Universities prepare to cooperate on sustainability, public health and the future of education

Opening the Association of Pacific Rim’s annual presidents’ meeting in 2022, Subra Suresh of Nanyang Technological University, the conference’s home of learning, said universities are uniquely positioned to do in the face of emerging crises. He explained that historically, universities have had a longer-term view than businesses or governments, which makes them able to serve society with a perspective that other organizations may lack.

The APRU meeting serves as a key platform for universities to initiate or strengthen collaborations to continue the important work of improving society. At the 2022 meeting, more than 100 university presidents, senior administrators and private sector representatives gathered to discuss the future of action-oriented collaboration between universities

Throughout a series of panel discussions, presidents, administrators and private sector leaders explored the changing education landscape in response to Covid-19, emerging climate risks and new technologies, all charting the way forward to determine how higher education could continue to play an active role. role in these areas.

Foster sustainability

One of the main concerns of participants was sustainability and the role of universities in driving sustainability innovation.

On July 8, university presidents from Japan, South Korea and the United States gathered at the Sustainability and climate change panel to share ways their universities were accelerating their climate change agenda.
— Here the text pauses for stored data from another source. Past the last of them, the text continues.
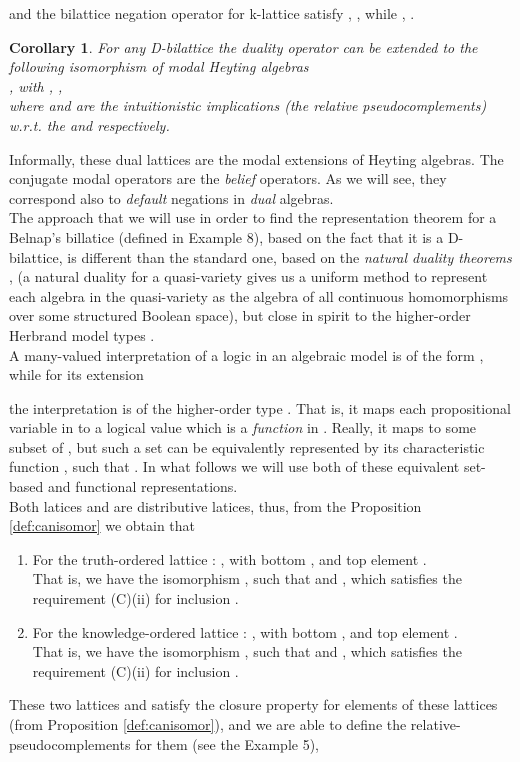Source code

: \documentclass[10pt,twocolumn]{article}
\newtheorem{coro}{Corollary}
\begin{document}
and   the bilattice negation operator for k-lattice satisfy , , while , .
\begin{coro} \cite{Majk07MV} \label{prop:d-billat}
For any D-bilattice  the duality operator  can be
extended to the following isomorphism of modal Heyting algebras \\
,
with ,  ,\\ where  and
 are the intuitionistic implications (the
relative pseudocomplements) w.r.t. the  and 
respectively.
\end{coro}
Informally, these dual lattices are  the modal extensions of Heyting
algebras. The conjugate modal operators are the \emph{belief}
operators.
As we will see, they correspond also to \emph{default} negations in
\emph{dual}
algebras. \\
The approach that we will use in order to find the representation
theorem for a Belnap's billatice (defined in Example 8),  based on
the fact that it is a D-bilattice, is different than the standard
one, based on the \emph{natural duality theorems} \cite{ClDa98}, (a
natural duality for a quasi-variety gives us a uniform method to
represent each algebra in the quasi-variety as the algebra of all
continuous homomorphisms over some structured Boolean space), but
close in spirit to the higher-order Herbrand model types
\cite{Majk06}.\\ A many-valued interpretation of a logic  in an
algebraic model  is of
the form , while for its extension

the interpretation is of the higher-order type . That is, it maps each
propositional variable in  to a logical value which is a
\emph{function}  in . Really, it maps to some
subset  of , but such a set can be equivalently represented
by its characteristic function , such that . In what follows we will use both
of these
equivalent set-based and functional representations.\\
Both latices  and  are distributive
latices, thus, from the Proposition \ref{def:canisomor} we obtain
that
\begin{enumerate}
  \item For the truth-ordered lattice :
 , with bottom , and top element .\\
That is, we have the isomorphism ,
 such that   and , which satisfies the requirement (C)(ii) for inclusion  .
\item For the knowledge-ordered lattice :
, with bottom , and top element .\\
That is, we have the isomorphism ,
 such that   and , which satisfies the requirement (C)(ii) for inclusion  .
 \end{enumerate}
 These  two lattices  and  satisfy the
 closure property \cite{McTa46} for elements of these lattices (from
 Proposition \ref{def:canisomor}), and we are able to define the
 relative-pseudocomplements for them (see the Example 5),
 
\end{document}
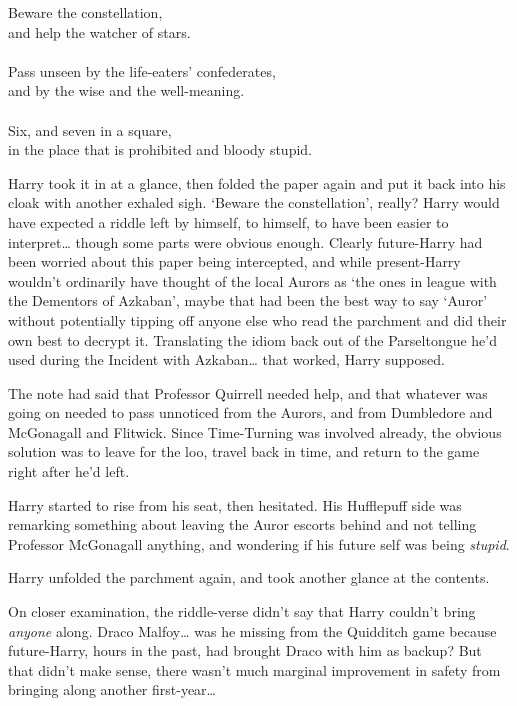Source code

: \begin{writtenNote}
Beware the constellation,\\
and help the watcher of stars.\\
\\
Pass unseen by the life-eaters' confederates,\\
and by the wise and the well-meaning.\\
\\
Six, and seven in a square,\\
in the place that is prohibited and bloody stupid.
\end{writtenNote}

Harry took it in at a glance, then folded the paper again and put it back into his cloak with another exhaled sigh. `Beware the constellation', really? Harry would have expected a riddle left by himself, to himself, to have been easier to interpret{\ldots} though some parts were obvious enough. Clearly future-Harry had been worried about this paper being intercepted, and while present-Harry wouldn't ordinarily have thought of the local Aurors as `the ones in league with the Dementors of Azkaban', maybe that had been the best way to say `Auror' without potentially tipping off anyone else who read the parchment and did their own best to decrypt it. Translating the idiom back out of the Parseltongue he'd used during the Incident with Azkaban{\ldots} that worked, Harry supposed.

The note had said that Professor Quirrell needed help, and that whatever was going on needed to pass unnoticed from the Aurors, and from Dumbledore and McGonagall and Flitwick. Since Time-Turning was involved already, the obvious solution was to leave for the loo, travel back in time, and return to the game right after he'd left.

Harry started to rise from his seat, then hesitated. His Hufflepuff side was remarking something about leaving the Auror escorts behind and not telling Professor McGonagall anything, and wondering if his future self was being \emph{stupid}.

Harry unfolded the parchment again, and took another glance at the contents.

On closer examination, the riddle-verse didn't say that Harry couldn't bring \emph{anyone} along. Draco Malfoy{\ldots} was he missing from the Quidditch game because future-Harry, hours in the past, had brought Draco with him as backup? But that didn't make sense, there wasn't much marginal improvement in safety from bringing along another first-year{\ldots}

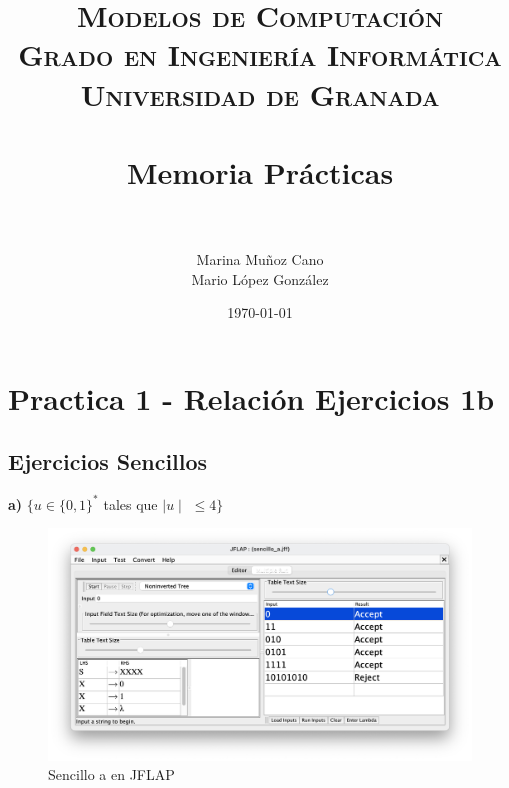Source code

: 

\title{	
\normalfont \normalsize 
\textsc{\textbf{Modelos de Computación} \\ Grado en Ingeniería Informática \\ Universidad de Granada} \\ [25pt] %
\horrule{0.5pt} \\[0.4cm] %
\huge Memoria Prácticas \\ %
\horrule{2pt} \\[0.5cm] %
}

\author{ 
    Marina Muñoz Cano
    \\
    Mario López González
} 

\date{\normalsize\today} %




\maketitle %

\newpage %

\tableofcontents %
\listoffigures %

\newpage

\section{Practica 1 - Relación Ejercicios 1b}

\subsection{Ejercicios Sencillos}

\textbf{a)}  $\{ u \in \{0,1\}^{\ast} $ tales que $\mid u \mid$ $\leq 4 \}$

\begin{figure}[H] 
	\centering
	\includegraphics[scale=0.35]{../practica_1/images/sencillo_a.png} 
	\caption{Sencillo a en JFLAP} 
    \label{fig:sencillo_a}
\end{figure}


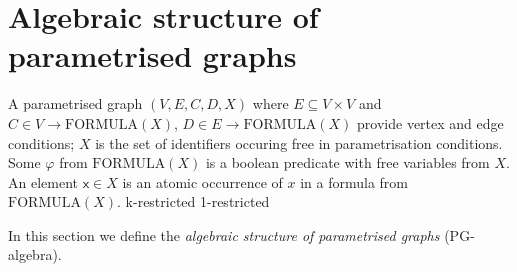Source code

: \section{Algebraic structure of parametrised graphs\label{sec:Algebra-of-parametrised}}

A parametrised graph $(V, E, C, D, X)$
where $E \subseteq V \times V$ and $C \in V \rightarrow \mathrm{FORMULA}(X)$, $D \in E \rightarrow \mathrm{FORMULA}(X)$ provide vertex and edge conditions; $X$ is the set of identifiers occuring free in parametrisation conditions. Some $\varphi$ from $\mathrm{FORMULA}(X)$ is a boolean predicate with free variables from $X$. An element $\mathsf{x} \in X$ is an atomic occurrence of $x$ in a formula from $\mathrm{FORMULA}(X)$.  
k-restricted
1-restricted


In this section we define the \emph{algebraic structure of parametrised graphs}
(PG-algebra).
President Carol Folt of the University of Southern California explained how the university had advanced its deadline to become carbon neutral from 2040 to 2025, and the investments it was making to meet the new goal. She also noted that students had increasingly said it was a top concern for them, manifesting itself in things like increased demand for sustainability courses and protests for the climate.

Other leaders explained the research initiatives they were carrying out to support movements towards decarbonization.

Toshiyuki Kono, executive vice president for international affairs at Japan’s Kyushu University, said the university has invested in carbon capture technologies at its new Negative Emissions Technology Research Center, as well as in hydrogen energy research. The university also recently concluded a series of five webinars highlighting research initiatives launched by APRU universities, aimed at leading the way to a decarbonized society.

To Reconnect: the new urgency of collaborationpanelists discussed how higher education centers are cooperating on sustainability action plans to coordinate change globally.

Deborah Terry, Vice-Chancellor and President of the University of Queensland in Australia, highlighted the university’s recent launch of the Global Development Impact Plan, which aims to help developing countries achieve the Sustainable Development Goals. Similarly, Professor Kathy Belov, Pro-Vice-Chancellor for Global Engagement at the University of Sydney, presented the APRU Biodiversity programme, which aims to coordinate efforts to conserve Asia-Pacific biodiversity.

Pandemic impact

Beyond climate change, panelists from all sessions also spoke about how Covid-19 has transformed education and the role of universities in managing future pandemics.

During a panel titled Responses to the crisis in a diverse region, Kwang-Jae Kim, provost and executive vice president of POSTECH in Pohang, South Korea, said the pandemic prompted POSTECH to introduce elements of virtual reality and augmented reality into undergraduate courses. First-year students in physics lab classes, for example, were given VR devices to simulate experiments. POSTECH also sent experimental kits to students’ homes so they could conduct experiments under VR directions.

To Prevent the next pandemic, Santa J. Ono, President and Vice-Chancellor of the University of British Columbia, explained how the APRU Presidential Task Force is helping universities prevent the next pandemic. The task force compiles a handbook on pandemic crisis management and brings together scientific research assets related to biomedical technology as a major global resource.

Other speakers on the panel also spoke about the role of universities in leading public health strategies. Vice-Chancellor Dawn Freshwater of the University of Auckland spoke about APRU’s work on understanding the impact of the “infodemic”, or the misinformation that surrounded vaccines, during Covid-19.

Similarly, Professor Rocky S. Tuan, Vice President of APRU and Vice Chancellor and President of the Chinese University of Hong Kong, explained how nine APRU member universities study how social and cultural factors have affected the success of public health strategies. From the analysis, he suggested that it was essential for societies to develop trust in public institutions.

Sharing knowledge across borders allows us to step back and assess global crises from different perspectives, and learn from each other’s successes and failures. The resumption of the in-person Annual Meeting of APRU Presidents is a clear signal that universities are rising to meet the challenges of the contemporary moment, whether that means taking stock of past challenges or taking the lead in face new obstacles.